Now if they wojuld move TSN off of TP25 (the lowest one for me)


----------



## Darkman (Apr 16, 2002)

no... correct .. it's not up to date as Tony's .. (none are)
But it's pretty up-to-date..
Ya.. Tp changes at bev till Aug 11th..

nick80 - ... and forum for BEV (simular to this one somewhat) is at:
http://www.canadian-tv.com/forums/


----------



## mre_2001 (Oct 5, 2003)

Here's another comprehensive but simple list (has channel name and number).

http://www.bevlisting.com/attachment.php?attachmentid=2&sid=067f8d47c7c0eafda48ba6c8bfbe482e


----------



## TonyM (Aug 14, 2003)

mre_2001 said:


> Here's another comprehensive but simple list (has channel name and number).


mre
He was looking for a list that had the TP on it too.
www.dishchannelchart.com has channel, description, and transponder info and whether its available yet


----------



## JohnH (Apr 22, 2002)

Lyngsat is likely the most up-to-date. There have been extensive posts there recently.


----------



## chelsea (May 1, 2003)

www.digitalhomecanada.com

is another nice canadian site


----------



## Darkman (Apr 16, 2002)

http://www.angelfire.com/tv2/htnut/index.htm

HTNut's site has very nice channel lists.. (just click on the Icon(s) to Download any of them)... The only thing.. He has to move again (or something like that).. Due to excessive bandwidth usage.. (not the first time already BTW) 
So the site will be moving again.. and lists haven't been updated for a while...
But however they are Very Nice as well..

Bev's one specifically at: ..oops.. spoken too soon.. the Files had been removed already 

But the main page - http://www.angelfire.com/tv2/htnut/index.htm (same as above) is still up..

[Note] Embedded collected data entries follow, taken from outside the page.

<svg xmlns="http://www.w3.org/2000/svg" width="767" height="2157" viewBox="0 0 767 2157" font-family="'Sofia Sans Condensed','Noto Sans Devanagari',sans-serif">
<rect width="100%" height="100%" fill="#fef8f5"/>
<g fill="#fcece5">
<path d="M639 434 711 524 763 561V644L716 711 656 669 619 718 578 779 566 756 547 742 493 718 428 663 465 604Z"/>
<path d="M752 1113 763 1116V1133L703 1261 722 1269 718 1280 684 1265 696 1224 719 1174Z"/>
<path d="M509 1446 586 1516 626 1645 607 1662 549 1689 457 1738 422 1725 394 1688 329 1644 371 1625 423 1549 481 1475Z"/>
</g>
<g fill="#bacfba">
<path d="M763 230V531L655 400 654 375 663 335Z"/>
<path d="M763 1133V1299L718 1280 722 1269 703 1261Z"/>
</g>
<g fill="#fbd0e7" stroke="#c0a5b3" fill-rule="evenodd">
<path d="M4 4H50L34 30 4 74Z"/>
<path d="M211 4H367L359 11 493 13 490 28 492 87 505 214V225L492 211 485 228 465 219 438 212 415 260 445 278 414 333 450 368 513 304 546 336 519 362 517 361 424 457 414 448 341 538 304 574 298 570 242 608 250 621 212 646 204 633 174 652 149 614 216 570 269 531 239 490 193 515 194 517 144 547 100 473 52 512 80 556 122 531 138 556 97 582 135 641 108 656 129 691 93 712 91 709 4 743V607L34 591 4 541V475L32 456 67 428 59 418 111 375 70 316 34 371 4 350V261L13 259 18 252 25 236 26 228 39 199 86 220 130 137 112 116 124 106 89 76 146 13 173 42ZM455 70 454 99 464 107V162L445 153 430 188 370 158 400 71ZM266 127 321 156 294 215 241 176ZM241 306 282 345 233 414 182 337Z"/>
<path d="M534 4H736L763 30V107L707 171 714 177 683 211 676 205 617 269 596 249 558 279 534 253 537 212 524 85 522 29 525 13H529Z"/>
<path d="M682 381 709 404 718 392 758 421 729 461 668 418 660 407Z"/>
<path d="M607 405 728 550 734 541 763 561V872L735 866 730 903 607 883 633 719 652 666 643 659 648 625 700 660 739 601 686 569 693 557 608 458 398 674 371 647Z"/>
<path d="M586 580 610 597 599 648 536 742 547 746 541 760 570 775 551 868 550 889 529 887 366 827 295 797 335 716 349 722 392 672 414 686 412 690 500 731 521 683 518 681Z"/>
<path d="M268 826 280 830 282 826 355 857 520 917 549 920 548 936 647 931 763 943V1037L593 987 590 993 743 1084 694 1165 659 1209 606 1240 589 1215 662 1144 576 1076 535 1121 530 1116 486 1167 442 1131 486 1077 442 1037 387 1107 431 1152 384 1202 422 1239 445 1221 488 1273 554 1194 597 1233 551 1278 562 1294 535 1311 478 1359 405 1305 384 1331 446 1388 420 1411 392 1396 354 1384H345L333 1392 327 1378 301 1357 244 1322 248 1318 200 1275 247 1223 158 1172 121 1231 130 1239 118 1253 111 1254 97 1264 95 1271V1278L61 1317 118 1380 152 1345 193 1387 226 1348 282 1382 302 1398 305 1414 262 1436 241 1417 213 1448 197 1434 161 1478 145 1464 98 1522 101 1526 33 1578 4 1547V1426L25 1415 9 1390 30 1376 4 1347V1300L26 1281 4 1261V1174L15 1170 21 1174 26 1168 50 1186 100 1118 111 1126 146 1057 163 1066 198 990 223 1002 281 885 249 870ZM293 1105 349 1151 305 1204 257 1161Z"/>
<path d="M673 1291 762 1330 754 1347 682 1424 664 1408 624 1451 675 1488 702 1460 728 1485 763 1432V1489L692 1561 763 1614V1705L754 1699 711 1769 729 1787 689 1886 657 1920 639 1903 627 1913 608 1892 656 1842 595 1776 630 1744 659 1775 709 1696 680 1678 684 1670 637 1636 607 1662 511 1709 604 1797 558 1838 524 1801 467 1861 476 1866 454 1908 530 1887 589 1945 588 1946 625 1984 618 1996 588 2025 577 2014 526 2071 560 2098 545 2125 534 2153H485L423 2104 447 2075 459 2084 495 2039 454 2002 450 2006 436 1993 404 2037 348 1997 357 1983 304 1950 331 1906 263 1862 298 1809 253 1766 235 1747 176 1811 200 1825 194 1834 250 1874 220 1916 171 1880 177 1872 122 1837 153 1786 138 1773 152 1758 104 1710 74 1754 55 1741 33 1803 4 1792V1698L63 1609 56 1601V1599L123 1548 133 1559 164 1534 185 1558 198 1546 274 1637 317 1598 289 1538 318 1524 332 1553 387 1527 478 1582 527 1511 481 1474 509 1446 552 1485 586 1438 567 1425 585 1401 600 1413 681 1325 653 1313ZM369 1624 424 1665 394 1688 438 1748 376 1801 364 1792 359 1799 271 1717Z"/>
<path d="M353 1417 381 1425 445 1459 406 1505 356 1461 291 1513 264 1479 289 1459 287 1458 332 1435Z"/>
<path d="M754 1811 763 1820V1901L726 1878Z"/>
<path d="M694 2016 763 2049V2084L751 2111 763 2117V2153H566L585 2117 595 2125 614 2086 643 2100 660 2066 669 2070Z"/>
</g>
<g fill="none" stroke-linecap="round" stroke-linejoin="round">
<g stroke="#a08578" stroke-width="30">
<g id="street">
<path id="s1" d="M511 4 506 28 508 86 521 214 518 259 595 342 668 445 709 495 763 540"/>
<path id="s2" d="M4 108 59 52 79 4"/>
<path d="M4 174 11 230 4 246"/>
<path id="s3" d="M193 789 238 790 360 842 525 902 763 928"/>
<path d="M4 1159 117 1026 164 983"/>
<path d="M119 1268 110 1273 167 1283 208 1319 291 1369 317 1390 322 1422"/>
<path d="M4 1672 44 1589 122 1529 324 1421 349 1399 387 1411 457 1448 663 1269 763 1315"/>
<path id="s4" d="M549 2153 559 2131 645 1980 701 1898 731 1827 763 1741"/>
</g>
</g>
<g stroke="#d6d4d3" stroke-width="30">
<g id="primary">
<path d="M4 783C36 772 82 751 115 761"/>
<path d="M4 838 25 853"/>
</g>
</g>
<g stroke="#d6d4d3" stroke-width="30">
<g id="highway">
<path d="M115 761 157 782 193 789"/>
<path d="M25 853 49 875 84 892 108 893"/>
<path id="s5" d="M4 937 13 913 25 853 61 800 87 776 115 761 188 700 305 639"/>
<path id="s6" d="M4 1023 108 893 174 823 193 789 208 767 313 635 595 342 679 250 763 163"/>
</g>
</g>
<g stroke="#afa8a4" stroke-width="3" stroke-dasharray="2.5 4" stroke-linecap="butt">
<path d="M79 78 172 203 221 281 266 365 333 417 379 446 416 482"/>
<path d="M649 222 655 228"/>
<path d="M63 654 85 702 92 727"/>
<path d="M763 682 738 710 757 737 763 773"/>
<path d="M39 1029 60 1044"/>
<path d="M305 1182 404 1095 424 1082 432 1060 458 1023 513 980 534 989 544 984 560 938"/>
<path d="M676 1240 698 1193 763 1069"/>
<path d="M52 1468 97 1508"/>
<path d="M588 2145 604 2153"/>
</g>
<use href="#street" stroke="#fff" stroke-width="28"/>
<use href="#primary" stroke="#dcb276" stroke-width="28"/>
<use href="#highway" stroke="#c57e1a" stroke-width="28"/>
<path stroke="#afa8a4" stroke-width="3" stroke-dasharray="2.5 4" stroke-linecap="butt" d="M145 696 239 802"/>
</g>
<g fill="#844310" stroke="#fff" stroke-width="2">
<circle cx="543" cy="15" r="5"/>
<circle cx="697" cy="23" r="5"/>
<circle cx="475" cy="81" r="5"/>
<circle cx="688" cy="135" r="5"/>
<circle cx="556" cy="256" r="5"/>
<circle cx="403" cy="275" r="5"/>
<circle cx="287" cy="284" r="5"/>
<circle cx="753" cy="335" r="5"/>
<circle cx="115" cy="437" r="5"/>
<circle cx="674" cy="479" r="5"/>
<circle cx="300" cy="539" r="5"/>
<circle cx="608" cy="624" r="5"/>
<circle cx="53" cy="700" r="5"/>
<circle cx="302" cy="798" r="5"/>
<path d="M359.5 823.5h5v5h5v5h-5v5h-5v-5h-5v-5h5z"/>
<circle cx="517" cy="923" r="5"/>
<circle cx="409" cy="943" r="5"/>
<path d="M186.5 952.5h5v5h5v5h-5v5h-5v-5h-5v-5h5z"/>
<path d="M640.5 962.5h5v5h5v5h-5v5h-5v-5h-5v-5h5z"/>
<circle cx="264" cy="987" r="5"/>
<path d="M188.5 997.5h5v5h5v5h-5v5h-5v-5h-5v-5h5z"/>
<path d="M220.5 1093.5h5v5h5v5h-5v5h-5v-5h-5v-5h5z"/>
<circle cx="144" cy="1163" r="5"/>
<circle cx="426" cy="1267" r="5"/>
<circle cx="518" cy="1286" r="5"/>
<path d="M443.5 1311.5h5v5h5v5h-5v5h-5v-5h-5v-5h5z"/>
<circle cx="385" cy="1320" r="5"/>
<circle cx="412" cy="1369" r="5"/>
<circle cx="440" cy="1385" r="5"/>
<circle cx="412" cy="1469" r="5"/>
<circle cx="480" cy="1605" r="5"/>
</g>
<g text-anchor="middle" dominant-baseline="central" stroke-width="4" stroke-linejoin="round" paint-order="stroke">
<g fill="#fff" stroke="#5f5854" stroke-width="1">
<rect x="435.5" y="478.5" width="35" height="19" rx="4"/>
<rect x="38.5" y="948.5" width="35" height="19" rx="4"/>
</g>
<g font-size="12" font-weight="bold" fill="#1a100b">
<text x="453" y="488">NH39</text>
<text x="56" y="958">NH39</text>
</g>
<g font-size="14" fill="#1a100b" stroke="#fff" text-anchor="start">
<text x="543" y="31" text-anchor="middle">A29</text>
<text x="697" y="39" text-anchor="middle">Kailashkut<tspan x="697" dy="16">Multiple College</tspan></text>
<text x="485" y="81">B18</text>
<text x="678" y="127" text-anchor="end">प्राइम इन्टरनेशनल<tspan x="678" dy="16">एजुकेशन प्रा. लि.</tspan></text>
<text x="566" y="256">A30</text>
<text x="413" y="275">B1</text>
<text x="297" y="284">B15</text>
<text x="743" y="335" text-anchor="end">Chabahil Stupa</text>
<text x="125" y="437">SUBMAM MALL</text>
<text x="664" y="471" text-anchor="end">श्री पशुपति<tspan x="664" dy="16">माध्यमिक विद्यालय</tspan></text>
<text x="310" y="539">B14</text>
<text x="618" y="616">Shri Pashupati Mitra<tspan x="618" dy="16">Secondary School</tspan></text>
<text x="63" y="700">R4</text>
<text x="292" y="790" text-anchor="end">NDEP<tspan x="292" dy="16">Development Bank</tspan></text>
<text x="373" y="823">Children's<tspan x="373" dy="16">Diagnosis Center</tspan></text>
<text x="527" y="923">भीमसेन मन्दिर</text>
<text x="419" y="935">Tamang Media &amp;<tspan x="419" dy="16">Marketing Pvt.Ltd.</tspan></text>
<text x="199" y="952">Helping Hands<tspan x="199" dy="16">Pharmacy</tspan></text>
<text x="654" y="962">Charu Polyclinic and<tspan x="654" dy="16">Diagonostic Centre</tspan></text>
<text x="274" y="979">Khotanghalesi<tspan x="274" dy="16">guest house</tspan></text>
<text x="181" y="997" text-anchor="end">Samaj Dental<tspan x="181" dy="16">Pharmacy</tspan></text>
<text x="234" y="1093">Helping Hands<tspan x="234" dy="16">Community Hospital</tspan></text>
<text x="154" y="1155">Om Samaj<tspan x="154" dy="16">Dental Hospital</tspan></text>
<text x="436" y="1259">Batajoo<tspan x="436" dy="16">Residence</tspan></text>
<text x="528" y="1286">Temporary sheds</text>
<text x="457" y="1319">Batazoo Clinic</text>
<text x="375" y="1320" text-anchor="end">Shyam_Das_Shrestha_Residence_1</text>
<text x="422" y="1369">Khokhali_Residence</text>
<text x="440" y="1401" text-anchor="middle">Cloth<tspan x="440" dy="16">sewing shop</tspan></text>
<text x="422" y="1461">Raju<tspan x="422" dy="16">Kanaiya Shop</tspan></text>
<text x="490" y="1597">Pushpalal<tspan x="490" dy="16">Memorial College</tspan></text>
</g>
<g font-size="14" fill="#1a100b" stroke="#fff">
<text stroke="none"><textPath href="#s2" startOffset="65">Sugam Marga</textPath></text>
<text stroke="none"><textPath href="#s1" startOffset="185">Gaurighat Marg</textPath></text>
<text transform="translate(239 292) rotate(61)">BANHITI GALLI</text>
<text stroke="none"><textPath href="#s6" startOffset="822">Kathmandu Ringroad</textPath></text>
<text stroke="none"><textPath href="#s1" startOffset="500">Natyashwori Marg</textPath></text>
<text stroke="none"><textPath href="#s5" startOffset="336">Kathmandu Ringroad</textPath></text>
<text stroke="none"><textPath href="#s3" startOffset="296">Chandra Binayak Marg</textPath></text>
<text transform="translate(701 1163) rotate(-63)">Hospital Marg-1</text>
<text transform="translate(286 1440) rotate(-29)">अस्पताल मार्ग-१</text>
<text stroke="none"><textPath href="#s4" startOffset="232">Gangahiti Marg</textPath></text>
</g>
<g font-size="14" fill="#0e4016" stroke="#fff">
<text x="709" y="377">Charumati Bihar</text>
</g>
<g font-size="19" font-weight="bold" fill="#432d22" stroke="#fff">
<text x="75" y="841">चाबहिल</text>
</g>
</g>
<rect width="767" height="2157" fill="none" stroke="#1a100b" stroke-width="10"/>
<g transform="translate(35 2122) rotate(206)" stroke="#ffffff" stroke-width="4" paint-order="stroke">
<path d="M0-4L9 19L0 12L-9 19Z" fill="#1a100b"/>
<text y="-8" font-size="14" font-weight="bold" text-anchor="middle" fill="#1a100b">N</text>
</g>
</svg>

He got yahoo group also.. and it says there that he ll be moving to:
http://www.htnut.agreatserver.com/home (in the next few days.. but it had been weeks already.. and nothing)

BTW - the guy in above Post ( the one at: http://www.mcquarrieweb.ca/canada/bell.shtml ) - also has a Yahoo group for this and that:
http://tv.groups.yahoo.com/group/cable_and_sat/


----------



## Darkman (Apr 16, 2002)

Darkman said:


> Bev's one specifically at: ..oops.. spoken too soon.. the Files had been removed already
> 
> But the main page - http://www.angelfire.com/tv2/htnut/index.htm (same as above) is still up..
> 
> ...


BTW at http://www.htnut.agreatserver.com/home there is a File Section.. and all the Files (described in above post) can be downloaded there including Bev's lineup (which is Dated there July 14, 2004)

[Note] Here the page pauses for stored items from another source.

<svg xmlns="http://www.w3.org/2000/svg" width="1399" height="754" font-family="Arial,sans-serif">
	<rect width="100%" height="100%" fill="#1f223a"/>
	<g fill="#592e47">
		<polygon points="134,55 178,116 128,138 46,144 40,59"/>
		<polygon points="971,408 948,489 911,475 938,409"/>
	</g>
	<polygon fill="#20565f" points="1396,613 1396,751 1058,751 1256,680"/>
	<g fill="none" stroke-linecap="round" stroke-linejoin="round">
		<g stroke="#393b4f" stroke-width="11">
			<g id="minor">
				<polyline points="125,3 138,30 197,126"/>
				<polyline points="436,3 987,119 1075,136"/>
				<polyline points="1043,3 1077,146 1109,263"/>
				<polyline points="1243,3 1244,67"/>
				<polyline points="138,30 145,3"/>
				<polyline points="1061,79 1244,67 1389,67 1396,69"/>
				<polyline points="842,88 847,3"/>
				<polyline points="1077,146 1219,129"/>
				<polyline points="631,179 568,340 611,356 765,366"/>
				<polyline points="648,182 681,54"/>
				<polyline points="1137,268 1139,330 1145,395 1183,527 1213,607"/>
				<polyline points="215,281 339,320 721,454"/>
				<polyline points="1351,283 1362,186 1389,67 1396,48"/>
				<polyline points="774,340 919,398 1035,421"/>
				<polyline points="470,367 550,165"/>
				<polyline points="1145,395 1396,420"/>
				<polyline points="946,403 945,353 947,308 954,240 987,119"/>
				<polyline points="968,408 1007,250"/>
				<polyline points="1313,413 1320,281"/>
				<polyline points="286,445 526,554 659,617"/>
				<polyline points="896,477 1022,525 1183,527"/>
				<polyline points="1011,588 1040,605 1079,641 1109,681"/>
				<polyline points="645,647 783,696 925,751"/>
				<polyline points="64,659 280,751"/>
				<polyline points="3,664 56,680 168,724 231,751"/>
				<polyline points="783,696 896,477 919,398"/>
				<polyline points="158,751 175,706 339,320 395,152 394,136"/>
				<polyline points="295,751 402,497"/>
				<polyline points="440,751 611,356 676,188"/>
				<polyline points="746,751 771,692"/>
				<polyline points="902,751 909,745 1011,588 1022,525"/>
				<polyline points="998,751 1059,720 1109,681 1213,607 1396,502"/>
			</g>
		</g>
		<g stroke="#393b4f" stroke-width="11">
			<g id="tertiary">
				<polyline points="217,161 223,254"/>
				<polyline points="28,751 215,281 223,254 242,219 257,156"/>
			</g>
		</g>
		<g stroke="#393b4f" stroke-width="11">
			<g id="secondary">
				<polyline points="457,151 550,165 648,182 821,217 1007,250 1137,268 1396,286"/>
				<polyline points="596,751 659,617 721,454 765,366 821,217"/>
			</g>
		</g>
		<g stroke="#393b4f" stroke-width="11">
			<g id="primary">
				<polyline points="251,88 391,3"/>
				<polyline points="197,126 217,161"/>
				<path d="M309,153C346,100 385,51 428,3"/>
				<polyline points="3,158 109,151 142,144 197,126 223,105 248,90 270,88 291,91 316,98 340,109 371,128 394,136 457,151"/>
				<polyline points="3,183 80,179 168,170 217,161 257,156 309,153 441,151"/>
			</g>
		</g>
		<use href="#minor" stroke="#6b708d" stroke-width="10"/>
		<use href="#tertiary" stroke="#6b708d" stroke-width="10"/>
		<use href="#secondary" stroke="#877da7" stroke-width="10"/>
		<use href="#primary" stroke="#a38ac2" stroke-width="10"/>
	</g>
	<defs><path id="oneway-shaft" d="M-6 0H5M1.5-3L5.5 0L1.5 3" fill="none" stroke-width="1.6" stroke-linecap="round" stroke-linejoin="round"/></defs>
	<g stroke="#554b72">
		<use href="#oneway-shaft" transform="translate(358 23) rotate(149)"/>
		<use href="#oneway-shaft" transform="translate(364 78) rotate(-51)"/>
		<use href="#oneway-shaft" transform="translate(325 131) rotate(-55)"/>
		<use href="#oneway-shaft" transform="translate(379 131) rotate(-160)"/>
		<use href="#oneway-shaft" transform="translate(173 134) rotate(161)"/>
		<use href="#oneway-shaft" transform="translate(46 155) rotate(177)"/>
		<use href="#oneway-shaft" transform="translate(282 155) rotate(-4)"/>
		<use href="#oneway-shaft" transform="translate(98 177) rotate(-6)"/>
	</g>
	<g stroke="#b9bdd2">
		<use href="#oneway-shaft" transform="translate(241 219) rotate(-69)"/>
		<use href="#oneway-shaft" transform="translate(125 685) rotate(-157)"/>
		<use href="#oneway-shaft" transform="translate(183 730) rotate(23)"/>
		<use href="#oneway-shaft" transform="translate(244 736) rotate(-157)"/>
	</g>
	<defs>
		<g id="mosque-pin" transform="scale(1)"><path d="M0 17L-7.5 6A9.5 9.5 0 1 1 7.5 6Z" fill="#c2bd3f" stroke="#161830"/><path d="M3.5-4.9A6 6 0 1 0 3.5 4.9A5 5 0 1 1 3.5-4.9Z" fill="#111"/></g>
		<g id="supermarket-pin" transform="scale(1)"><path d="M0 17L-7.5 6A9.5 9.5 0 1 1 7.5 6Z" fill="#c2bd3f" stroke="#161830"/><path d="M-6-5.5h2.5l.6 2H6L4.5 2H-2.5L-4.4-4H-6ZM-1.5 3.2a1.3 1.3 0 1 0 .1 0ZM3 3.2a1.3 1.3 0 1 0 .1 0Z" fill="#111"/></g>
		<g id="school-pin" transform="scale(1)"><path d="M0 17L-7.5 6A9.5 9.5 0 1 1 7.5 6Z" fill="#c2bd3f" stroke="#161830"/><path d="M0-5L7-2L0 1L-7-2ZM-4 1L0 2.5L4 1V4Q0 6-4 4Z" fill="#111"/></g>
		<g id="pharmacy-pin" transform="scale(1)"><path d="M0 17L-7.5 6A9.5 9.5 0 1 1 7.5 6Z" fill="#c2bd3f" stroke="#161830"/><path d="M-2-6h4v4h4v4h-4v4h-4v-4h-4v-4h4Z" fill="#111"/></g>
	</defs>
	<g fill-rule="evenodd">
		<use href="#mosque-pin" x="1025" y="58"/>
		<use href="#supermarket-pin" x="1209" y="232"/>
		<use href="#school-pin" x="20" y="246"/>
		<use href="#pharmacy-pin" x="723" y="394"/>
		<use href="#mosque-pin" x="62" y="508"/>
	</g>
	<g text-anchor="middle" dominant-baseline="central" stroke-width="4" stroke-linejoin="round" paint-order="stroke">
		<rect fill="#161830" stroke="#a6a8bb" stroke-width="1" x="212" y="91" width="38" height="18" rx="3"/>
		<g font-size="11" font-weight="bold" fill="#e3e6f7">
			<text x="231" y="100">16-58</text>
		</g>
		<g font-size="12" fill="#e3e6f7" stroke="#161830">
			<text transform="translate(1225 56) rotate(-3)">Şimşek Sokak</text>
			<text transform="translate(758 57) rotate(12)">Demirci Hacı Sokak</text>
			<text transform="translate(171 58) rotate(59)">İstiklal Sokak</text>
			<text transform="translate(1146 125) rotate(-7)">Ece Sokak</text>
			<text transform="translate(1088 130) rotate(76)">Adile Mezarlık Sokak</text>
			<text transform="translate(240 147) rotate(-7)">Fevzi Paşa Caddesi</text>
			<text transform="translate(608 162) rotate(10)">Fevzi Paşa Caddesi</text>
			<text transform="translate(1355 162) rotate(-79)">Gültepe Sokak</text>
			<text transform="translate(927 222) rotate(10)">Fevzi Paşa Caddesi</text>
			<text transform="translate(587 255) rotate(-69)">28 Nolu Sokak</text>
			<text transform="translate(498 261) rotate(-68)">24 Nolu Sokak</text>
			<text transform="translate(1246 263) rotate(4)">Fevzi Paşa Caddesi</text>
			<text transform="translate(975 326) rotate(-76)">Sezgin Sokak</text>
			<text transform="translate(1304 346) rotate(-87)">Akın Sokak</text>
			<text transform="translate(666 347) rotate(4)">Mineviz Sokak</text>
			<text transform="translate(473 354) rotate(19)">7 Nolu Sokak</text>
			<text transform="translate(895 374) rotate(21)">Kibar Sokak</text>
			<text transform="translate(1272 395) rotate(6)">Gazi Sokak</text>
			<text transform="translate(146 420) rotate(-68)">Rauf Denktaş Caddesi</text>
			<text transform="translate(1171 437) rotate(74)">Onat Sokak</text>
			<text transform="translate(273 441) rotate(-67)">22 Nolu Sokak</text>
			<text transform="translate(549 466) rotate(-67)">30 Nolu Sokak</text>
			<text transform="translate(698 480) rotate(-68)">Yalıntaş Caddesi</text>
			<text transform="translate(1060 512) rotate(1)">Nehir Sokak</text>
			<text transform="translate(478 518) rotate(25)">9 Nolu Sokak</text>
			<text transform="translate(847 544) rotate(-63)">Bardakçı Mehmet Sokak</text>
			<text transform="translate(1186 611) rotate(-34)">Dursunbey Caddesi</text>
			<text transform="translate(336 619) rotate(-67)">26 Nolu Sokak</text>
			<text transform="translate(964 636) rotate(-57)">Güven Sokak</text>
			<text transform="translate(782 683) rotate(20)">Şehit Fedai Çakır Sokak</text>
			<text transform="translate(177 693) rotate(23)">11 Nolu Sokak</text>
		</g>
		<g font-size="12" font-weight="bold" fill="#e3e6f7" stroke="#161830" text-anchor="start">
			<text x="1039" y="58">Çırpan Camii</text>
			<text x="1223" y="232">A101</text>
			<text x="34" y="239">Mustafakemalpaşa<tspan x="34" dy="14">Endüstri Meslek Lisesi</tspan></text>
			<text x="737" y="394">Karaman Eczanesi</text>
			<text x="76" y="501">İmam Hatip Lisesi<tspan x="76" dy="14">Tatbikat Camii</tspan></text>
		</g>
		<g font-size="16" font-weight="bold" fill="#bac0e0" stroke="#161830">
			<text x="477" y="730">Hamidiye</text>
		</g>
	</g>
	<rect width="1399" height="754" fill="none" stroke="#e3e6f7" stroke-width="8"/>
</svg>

Not sure.. but might NEED to register there at that Yahoo group.. but not sure... (cuz i am registered long ago)
so ..when there - files are here: http://tv.groups.yahoo.com/group/satellitelineups/files/
with satellite Line-ups at:
http://tv.groups.yahoo.com/group/satellitelineups/files/*SATELLITE LINEUPS*/


----------